> [DATA]:
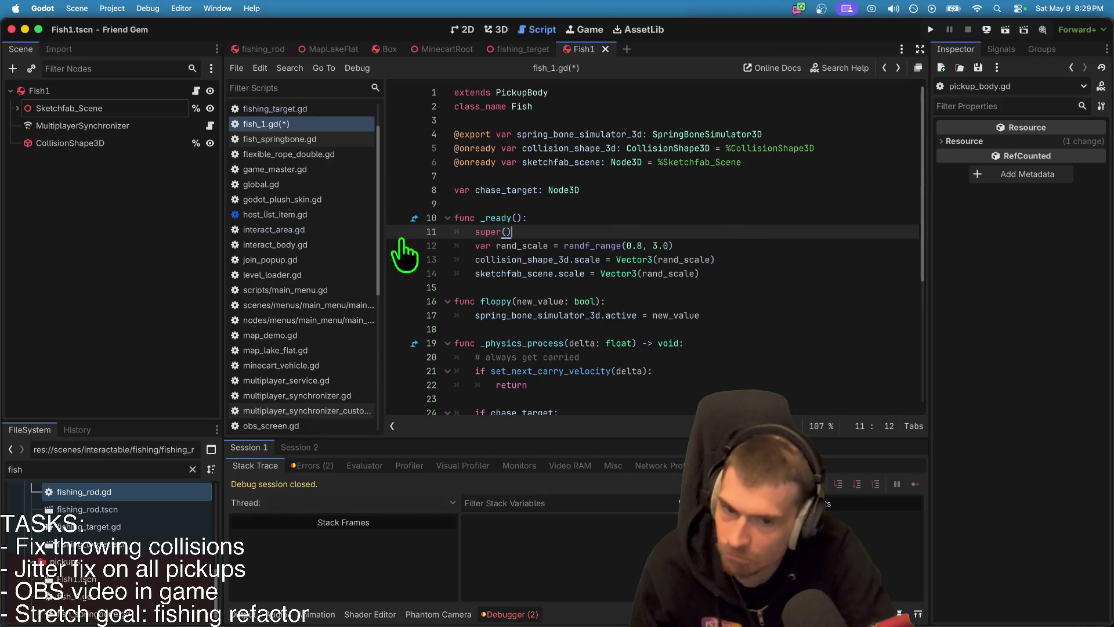
left_click(489, 232, "super")
scroll(569, 267, "down", 1)
key("alt+Left")
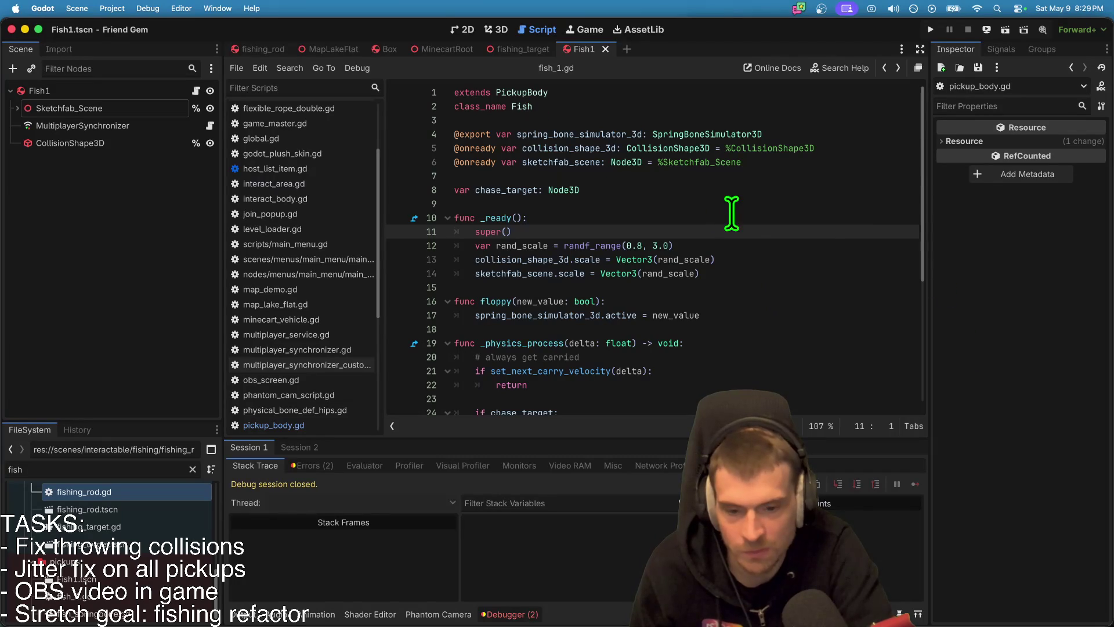
Step: Review the debugger errors and change line 13's collision shape scale to Vector3.ONE * rand_scale
left_click(304, 465)
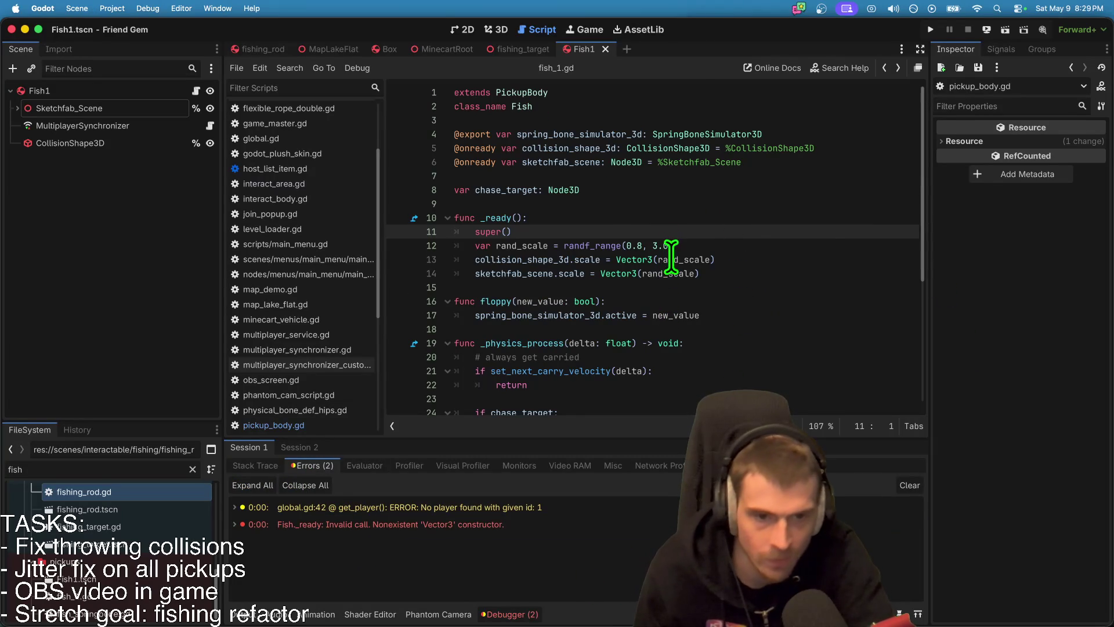
left_click(626, 259)
double_click(701, 259)
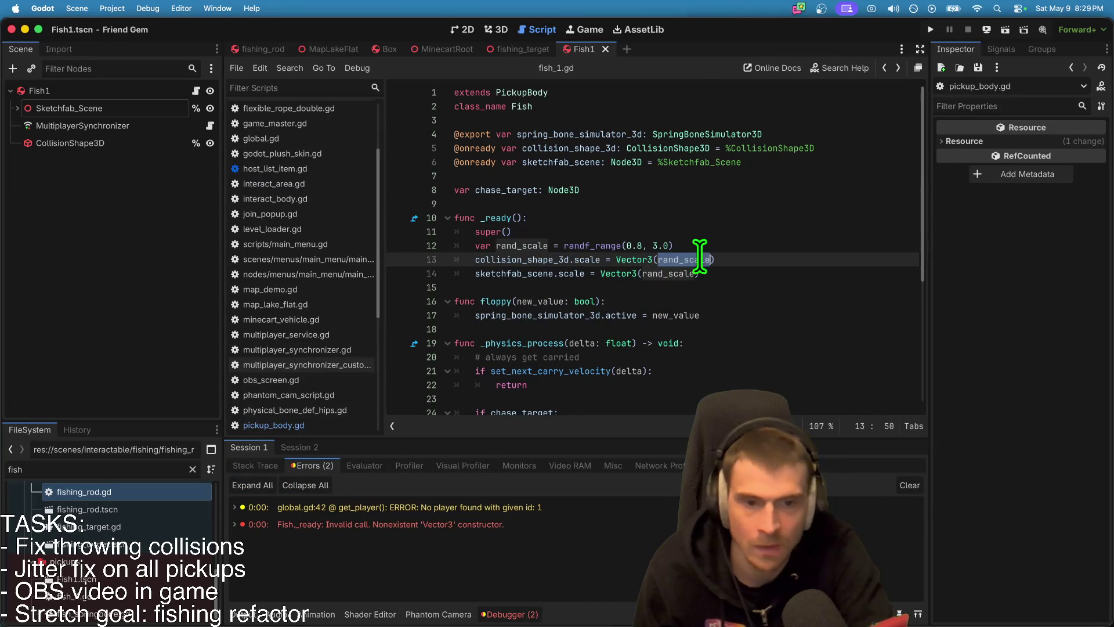
key("ctrl+space")
key("Left")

> [TASK DETAILS]: Repeat the listing verbatim without its pictures.

> [ANSWER FOR THE TASK]:
left_click(489, 232, "super")
scroll(569, 267, "down", 1)
key("alt+Left")
Step: Review the debugger errors and change line 13's collision shape scale to Vector3.ONE * rand_scale
left_click(304, 465)
left_click(626, 259)
double_click(701, 259)
key("ctrl+space")
key("Left")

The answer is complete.